Obama recognizes that it is in the interest of other US allies not sitting on Syria’s borders to keep a lid on chemical weapons, and he is calling for any response to proven use in Syria to come from the “international community.” But analysts are already warning that such a desirable scenario cannot be allowed to become the excuse for not taking action.

“The international community should act quickly [but] its response should certainly not be made subject to a … Russian veto,” says Jeffrey White, defense fellow at the Washington Institute for Near East Policy.

Russia has so far vetoed efforts in the UN Security Council to sanction Assad for his brutal repression of the opposition, but Russia hinted Friday that it might be changing its tune: The Russian government called on Assad to cooperate with UN investigators seeking to visit the sites of this week’s suspected chemical attacks.

US forces in the region

It’s less clear what Obama is referring to when he speaks of US “bases” in the region, as he did in the CNN interview. In recent years the US has largely shifted from land-based forces to an aircraft carrier presence, to the point where the Brookings Institution’s military scholar Michael O’Hanlon says the US “permanent onshore combat power in the region is very limited.”

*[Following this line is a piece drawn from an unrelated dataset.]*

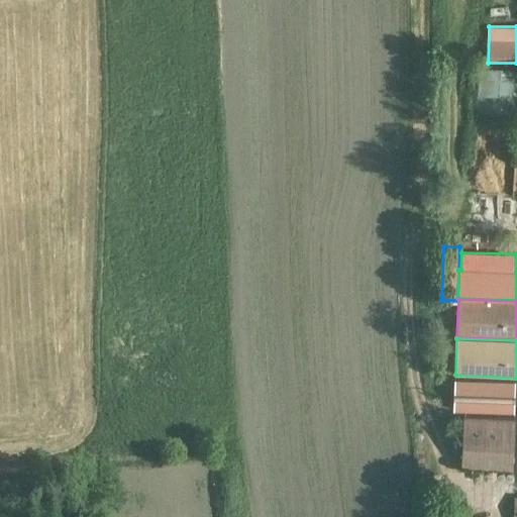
[(516,382),(454,379),(452,410),(515,413),(516,382)]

The US does base the Fifth Fleet in Bahrain, and maintains other facilities in a few other countries, such as a drone base in Saudi Arabia. The US is also known to have a certain number of CIA and special operations personnel in Jordan and Turkey training and advising Syrian rebels.

As the investigation of the suspected use of chemical weapons in Syria proceeds, it may eventually confront Obama with having to make a choice among the “core interests” he says are at stake.

The president suggests that America’s “values and ideals” would be offended and challenged by any recourse to chemical weapons, and many foreign policy experts are exhorting Obama to act resolutely to maintain the international taboo on chemical weapons.

Obama says it is in the US national interest to “do everything we can to put pressure on those who would kill innocent civilians,” but he also suggests the US would think hard about attacking another country “without a UN mandate and without clear evidence [of chemical weapns use] that can be presented.”

At some point, it may come down to a choice between one or the other.